The present collection of the museum, located on the picturesque Museum Island (Museumsinsel) in Berlin, is based on a 19th-century private collection of a German banker. Mostly it hosts German painters, but it also has some pieces of French masters like Renoir, Signac, Vlaminck. It covers the most significant art trends of the 19th century like Neo-classicism, Romanticism, Impressionism and Post-Impressionism, Art-Nouveau, but it also contains valuable pieces of Expressionism, the trend that has so many and good adepts in the first two decades of the 20th century.
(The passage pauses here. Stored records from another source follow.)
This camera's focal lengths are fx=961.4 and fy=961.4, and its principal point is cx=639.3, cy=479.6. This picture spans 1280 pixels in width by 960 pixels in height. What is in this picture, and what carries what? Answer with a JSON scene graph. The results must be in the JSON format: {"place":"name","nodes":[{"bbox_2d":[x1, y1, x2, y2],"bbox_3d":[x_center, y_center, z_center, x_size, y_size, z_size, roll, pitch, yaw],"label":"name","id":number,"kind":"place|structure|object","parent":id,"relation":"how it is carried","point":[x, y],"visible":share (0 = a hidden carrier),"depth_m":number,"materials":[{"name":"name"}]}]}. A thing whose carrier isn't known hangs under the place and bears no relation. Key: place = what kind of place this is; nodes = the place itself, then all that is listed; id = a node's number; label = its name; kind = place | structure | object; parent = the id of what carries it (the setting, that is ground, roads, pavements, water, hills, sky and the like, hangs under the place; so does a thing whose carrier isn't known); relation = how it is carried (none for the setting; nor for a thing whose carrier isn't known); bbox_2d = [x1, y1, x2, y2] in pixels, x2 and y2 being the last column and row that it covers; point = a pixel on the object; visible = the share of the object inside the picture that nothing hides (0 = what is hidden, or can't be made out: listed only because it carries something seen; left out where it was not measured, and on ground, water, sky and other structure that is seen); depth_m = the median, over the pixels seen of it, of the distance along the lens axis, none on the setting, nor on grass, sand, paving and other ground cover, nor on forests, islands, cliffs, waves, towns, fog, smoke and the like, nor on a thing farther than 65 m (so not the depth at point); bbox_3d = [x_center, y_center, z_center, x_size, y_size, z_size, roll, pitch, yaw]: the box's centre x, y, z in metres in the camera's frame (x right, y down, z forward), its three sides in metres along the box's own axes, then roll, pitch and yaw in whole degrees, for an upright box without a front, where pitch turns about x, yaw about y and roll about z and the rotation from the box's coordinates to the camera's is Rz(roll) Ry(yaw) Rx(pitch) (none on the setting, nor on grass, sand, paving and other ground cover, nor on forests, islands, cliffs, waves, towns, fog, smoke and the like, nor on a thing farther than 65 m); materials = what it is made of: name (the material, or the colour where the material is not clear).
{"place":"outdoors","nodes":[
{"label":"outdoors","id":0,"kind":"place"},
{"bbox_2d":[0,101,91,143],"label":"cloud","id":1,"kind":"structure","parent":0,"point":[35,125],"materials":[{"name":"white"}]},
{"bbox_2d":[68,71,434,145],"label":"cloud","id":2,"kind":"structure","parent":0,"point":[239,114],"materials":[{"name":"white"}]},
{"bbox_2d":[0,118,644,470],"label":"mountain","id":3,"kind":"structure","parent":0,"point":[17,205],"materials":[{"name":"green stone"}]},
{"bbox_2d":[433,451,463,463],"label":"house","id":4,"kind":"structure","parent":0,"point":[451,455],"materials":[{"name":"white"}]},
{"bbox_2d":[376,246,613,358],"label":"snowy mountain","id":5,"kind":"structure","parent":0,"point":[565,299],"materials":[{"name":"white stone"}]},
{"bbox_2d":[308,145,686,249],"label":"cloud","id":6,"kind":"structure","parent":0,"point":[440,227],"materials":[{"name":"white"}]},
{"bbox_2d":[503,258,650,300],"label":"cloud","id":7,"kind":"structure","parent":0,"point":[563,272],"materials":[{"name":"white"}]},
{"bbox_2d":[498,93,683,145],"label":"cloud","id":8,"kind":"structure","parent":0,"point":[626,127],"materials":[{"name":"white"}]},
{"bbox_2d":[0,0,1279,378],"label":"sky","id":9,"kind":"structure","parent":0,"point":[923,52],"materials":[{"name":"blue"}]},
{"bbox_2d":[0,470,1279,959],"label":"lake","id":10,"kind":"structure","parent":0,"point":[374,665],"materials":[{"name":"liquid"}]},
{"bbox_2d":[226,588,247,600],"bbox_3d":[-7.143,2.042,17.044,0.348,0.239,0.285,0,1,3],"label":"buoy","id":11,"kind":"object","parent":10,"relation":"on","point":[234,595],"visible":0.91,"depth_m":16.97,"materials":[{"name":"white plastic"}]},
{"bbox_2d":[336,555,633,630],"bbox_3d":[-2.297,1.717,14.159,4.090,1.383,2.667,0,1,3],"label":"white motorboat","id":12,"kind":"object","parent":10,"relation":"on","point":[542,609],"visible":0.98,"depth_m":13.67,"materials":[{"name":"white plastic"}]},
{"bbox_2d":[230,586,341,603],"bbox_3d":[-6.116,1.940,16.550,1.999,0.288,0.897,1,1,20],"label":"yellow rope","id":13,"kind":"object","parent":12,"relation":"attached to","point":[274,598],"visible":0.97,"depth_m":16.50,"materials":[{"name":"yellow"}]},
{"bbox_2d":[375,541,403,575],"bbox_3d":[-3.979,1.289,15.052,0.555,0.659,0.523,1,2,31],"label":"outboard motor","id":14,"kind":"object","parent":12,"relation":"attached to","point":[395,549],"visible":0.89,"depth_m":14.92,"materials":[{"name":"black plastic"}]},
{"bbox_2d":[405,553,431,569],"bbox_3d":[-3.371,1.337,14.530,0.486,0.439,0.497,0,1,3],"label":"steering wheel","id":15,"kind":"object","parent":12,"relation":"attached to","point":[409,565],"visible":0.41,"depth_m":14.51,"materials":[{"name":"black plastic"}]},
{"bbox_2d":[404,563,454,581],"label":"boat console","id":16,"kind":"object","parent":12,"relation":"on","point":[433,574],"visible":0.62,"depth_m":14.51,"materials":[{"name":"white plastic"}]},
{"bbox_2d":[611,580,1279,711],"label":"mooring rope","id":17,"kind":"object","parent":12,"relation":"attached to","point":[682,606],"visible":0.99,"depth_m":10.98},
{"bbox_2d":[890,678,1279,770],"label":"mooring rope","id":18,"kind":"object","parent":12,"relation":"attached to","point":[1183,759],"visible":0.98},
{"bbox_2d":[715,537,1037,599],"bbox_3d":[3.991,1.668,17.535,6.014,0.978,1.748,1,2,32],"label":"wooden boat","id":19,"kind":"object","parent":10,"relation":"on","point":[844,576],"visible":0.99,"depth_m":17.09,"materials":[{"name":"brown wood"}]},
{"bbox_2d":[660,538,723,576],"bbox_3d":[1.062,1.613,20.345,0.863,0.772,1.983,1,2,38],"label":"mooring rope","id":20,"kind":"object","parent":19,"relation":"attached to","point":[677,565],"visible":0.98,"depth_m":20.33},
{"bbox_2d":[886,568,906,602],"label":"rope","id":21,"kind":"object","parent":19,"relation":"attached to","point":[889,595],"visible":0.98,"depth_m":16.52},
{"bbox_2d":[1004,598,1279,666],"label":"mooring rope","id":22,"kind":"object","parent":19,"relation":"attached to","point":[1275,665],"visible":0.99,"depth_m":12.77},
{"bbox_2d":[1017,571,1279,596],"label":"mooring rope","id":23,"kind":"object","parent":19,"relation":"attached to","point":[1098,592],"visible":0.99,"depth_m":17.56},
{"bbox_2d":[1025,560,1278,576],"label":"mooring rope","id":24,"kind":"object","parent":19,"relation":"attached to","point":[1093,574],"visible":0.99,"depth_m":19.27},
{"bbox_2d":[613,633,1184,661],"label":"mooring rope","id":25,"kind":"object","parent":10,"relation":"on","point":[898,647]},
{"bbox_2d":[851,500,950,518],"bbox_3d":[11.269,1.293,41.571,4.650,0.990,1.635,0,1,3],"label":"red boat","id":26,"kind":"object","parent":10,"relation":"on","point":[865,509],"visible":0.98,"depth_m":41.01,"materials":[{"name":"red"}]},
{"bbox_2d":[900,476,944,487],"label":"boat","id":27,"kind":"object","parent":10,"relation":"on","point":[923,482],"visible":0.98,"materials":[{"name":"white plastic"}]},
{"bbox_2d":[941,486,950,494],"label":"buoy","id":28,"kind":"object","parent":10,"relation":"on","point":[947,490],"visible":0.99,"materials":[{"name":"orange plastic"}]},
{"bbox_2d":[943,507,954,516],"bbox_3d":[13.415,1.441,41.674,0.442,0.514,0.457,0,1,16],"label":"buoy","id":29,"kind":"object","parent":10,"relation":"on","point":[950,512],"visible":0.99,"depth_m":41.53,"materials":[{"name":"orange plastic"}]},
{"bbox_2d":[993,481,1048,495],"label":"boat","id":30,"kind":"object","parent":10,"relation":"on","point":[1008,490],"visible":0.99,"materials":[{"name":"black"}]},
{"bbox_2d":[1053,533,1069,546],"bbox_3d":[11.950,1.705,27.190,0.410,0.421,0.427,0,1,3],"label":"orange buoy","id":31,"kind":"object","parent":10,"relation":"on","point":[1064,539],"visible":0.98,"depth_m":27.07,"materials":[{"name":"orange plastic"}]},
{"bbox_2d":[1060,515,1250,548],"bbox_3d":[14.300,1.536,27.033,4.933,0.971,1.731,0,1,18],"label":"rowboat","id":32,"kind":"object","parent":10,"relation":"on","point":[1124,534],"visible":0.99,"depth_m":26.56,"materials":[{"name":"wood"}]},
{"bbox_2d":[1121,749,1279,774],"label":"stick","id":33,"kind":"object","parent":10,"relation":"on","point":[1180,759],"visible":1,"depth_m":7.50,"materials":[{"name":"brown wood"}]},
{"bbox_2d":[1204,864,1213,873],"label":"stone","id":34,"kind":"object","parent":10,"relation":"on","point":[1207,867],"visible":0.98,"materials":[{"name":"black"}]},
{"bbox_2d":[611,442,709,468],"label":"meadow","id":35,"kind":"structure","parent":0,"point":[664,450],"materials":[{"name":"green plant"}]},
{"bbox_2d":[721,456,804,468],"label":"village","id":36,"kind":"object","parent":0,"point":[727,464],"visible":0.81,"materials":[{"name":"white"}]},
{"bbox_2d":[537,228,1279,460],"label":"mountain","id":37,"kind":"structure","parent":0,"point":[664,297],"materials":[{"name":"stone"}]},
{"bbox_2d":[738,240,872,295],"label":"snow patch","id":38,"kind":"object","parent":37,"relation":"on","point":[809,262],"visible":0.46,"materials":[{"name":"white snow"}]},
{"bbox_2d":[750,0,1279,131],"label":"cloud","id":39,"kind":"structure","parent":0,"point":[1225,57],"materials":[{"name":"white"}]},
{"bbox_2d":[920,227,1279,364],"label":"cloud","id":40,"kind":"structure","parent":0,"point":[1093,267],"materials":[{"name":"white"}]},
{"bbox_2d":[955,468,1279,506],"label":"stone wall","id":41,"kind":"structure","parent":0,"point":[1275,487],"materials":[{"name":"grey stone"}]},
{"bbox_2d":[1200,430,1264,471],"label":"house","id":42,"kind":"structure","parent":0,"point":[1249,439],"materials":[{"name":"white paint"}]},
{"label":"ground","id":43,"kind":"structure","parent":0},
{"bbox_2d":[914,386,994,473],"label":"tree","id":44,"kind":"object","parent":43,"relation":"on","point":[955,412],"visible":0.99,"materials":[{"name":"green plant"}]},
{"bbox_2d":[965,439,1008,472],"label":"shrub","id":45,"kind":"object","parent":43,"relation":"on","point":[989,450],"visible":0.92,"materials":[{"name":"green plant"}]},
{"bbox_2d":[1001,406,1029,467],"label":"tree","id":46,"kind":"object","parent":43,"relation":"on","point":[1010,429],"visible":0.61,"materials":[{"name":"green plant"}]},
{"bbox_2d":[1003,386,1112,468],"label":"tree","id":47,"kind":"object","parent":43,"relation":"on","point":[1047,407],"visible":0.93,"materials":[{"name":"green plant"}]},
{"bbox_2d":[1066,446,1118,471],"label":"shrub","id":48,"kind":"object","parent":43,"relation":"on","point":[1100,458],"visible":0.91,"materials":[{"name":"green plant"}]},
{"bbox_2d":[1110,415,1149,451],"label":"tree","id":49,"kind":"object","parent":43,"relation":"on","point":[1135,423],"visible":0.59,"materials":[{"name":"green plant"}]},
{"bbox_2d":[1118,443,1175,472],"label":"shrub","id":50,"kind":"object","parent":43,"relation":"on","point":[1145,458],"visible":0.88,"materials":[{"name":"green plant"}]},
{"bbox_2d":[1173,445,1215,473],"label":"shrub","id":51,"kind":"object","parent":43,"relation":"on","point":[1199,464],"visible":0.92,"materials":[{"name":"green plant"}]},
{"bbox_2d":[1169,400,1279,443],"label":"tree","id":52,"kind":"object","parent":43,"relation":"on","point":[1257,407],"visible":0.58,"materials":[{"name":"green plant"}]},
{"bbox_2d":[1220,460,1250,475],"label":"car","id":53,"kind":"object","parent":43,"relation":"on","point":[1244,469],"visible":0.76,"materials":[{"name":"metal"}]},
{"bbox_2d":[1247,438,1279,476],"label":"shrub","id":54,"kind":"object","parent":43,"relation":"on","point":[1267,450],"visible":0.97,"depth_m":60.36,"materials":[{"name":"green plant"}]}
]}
The paintings in the examples below were conceived in the 1830s and 1840s and all depict in a realistic manner people and home interiors. The people and the interior designs belonged to the upper and middle bourgeoisie, the social-category that became prominent in the mid 19th century, in the context of the economic and industrial modernization of the Western European societies. This social category, as the examples below show, became self-conscious of their status and they showed it in clothing and in the accessories, but above all, in the facial expression, which, noticeably in women, gave an air of self-reliance. The well-being of the society at large is suggested not only by the refined interior objects (lamps, furniture, curtains, carpets), but also by the idea of travelling.
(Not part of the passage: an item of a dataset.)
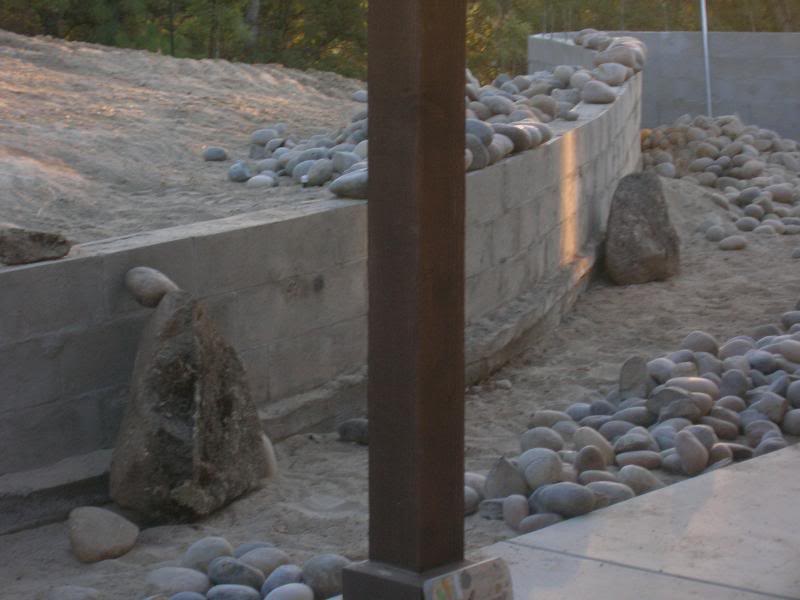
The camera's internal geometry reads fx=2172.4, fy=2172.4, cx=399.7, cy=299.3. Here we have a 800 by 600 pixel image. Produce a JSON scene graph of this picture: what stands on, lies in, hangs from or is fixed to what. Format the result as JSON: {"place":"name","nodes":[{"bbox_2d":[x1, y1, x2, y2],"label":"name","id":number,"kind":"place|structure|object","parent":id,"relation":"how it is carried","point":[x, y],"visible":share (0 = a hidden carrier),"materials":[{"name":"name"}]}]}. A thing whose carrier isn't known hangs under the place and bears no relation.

As expected, the most numerous paintings are those dated in the second half of the 19th century. This richness corresponds to the complexity of the age, at both political and artistic levels. The 1870s saw the creation of the unified German state along with the establishment of a period of economic stability, which strengthened the position of bourgeoisie in society and further developed the cities. The old aristocratic families began to lose influence in front of the bourgeoisie who, in turn, established new criteria of social prestige like intellectual and professional fame. The most enduring art trend of the time was Romanticism, which exploited topics like the geographic distance and the interpretation of the present through the prism of the glorious deeds of the past. Romanticism in painting tapped enormously on the exoticization of human faces and on the beautification of human stances and accessories by integrating them in a dynamics similar to a battlefield. The public events like the ball and meeting the emperor scenes depicted in the paintings below are typical examples of Romanticism. This cheerfulness was followed by the focus on the way the human face is reflected in the surrounding objects, with both seen as the major coveyor of the soul’s complexity. This was Impressionism. Below, you can see few pieces of its unequalled master, Auguste Renoir.
The last category described here belong to those productions of the first two decades of the 20th century. Most of them are Expressionist in style, meaning they aim to rather suggest reality than to depict it as such (that is why the night was a prefered topic and background of expressionist painters), whereas some approach realistic themes like death, human congregation having at the centre ordinary people. Germany’s long period of stability was gone at the time. Its society got through traumatic years of war and was facing the effects of a humiliating defeat and loss of authority of the German political elite. The embodiment of the latter was the Weimer Republic, whose weakness in front of the enemies of democracy was seen as the natural result of the clashes between poor and rich, between new and old in the German society. The painting reflected these by focusing on the tormented human nature as visible in the face features and in the body stances. All faces depicted in the paintings below have one thing in common, irrespective of social, gender, cultural differences: they all focus on the psychology of the person. Distance, isolation, boredom, vanity, weakness, meditation, cruelty, fragility are portrayed under the pretext of showing an attractive lady, or an upper class one, or depicting a family scene, etc.